Claudio Bruderer (Head of Product at Modulos)
The latest version of the Modulos Platform, Modulos v1.1.0, is available now! With this version, we are introducing the ability to compute various performance metrics for your Machine Learning (ML) Solutions, letting you benchmark and better understand them. We are also adding a range of new fairness metrics. Finally, among many other improvements, we are adding several heuristics to our data cleaning recommendations: They now tell you not only which data records to review and clean but also what may be wrong with them.
Assess and Benchmark Solution Performances
More often than not, the score of the optimization objective (e.g., “Accuracy”) reached on validation or test data is quoted as the performance of a Solution; but a single number does not reflect the complexity of the feature extractor and the ML model. It is crucial that the performance of a Solution be assessed from different angles before deployment to understand how it will behave under various circumstances.
One way to make Solutions less of a black box is to evaluate different interpretability measures (e.g., Permutation Feature Importance, introduced in Modulos v0.4.1). Another consideration is computing other metrics besides the main optimization metric. In fact, when using our Data-Centric Artificial Intelligence (DCAI) approach (introduced in Modulos v1.0.0), assessing the performance of a Solution is crucial. With DCAI, you iteratively clean and improve the data quality of your dataset, which yields better Solutions.
By evaluating various metrics and how they evolve, you can better understand the performance of different Solutions. This allows you to identify tradeoffs between improving certain metrics; for example, it can help you answer a question like this one: “Does improving the fairness metric Equal Opportunity lead to a decrease in Accuracy?” It also helps you to spot issues with a Solution early on (e.g., “Why is my Accuracy score so much better than my F1 Score? Could my dataset be unbalanced?”).
Additional Fairness Metrics
In the past, there have been various cases of AI models discriminating against different groups. In this example, the AI models trained on historical data led to biases, yielding different credit limits depending on gender. These biases can be mitigated by first evaluating fairness metrics and then improving the data to be fairer. This is one of the core aspects of DCAI. We show and describe how this works in the example use case Fairness in Credit Risk.
With this release, we are introducing a range of new fairness metrics you can evaluate and, for some, directly improve with our DCAI approach. Modulus v1.1.0 features the following existing and new fairness metrics:
- Equalized Odds
- Equal Opportunity
- Disparate Impact
- Predictive Parity
- Statistical Parity
The differences between these metrics are nuanced, yet they matter. In general, the choice of the right fairness objective depends on your data, the type of ML problem you’re solving, your company values, and, lastly, the regulatory environment. By offering a range of metrics, we ensure that you can pick the ones best suited to your use case.
More Heuristics for Data Cleaning Recommendations
The unique value proposition of the DCAI approach is that it identifies flaws in your data.

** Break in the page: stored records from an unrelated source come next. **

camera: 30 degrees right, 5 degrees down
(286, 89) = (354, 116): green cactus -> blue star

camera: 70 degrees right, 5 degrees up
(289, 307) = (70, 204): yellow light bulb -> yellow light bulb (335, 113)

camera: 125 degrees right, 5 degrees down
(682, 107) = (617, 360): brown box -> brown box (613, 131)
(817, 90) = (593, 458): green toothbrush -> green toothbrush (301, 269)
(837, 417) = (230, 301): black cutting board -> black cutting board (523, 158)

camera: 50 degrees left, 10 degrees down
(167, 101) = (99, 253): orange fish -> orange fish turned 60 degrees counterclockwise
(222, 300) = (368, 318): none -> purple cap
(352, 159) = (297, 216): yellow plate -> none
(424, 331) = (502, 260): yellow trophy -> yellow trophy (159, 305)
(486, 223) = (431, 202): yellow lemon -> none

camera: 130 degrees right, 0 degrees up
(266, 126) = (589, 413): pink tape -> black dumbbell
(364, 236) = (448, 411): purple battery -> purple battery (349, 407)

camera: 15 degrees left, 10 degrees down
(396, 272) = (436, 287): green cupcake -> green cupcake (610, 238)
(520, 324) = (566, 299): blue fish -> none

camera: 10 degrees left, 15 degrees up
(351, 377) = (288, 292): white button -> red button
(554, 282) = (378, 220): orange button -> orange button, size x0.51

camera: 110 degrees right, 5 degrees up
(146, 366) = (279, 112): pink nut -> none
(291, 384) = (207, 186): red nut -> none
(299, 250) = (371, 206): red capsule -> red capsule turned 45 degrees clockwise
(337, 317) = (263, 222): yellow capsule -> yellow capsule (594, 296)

It finds and prioritizes the data records negatively affecting the performance of your Solutions based on whichever objective you want to improve. The highest priority samples are then recommended to be reviewed and cleaned. This DCAI approach is not only effective but also efficient (e.g., see this research paper).
When cleaning data with DCAI, there are two crucial questions: Which samples should I review and clean to yield the largest gains, and what may be wrong with these samples? We tackled the first question with the introduction of DCAI in Modulos v1.0.0. In this release, we are addressing the second by adding more heuristics (e.g., to detect whether a sample may be an outlier) and extending the availability of implemented objectives for more models and objectives. Additionally, we have added functionality to combine the results from different modules: These different indicators give you a more comprehensive view and help you in answering what may be wrong with the flagged records.
Other Improvements and Fixes
- Reworked the platform update procedure and the migration of data from previous software versions.
- Extended the Data Quality Management feature, which identifies data records with a negative impact, to allow for the queuing of tasks.
- Allowed for the automatic removal of features with a single, identical value to be disabled in the Dataset Structure File (metadata describing the uploaded dataset) and increased its version number to 0.5.
- Redesigned the look and behavior of success and error messages across the platform.
- Introduced the new behavior that workflows retraining a Solution (e.g., due to new training data) are archived after they are run.
- Fixed an issue leading to receiver operating characteristic (ROC) plots failing for probabilistic classification in the case of missing categories in the validation dataset.
- Extended the information on individual datasets to also display datasets similar to them, which are available as alternative training and/or validation datasets.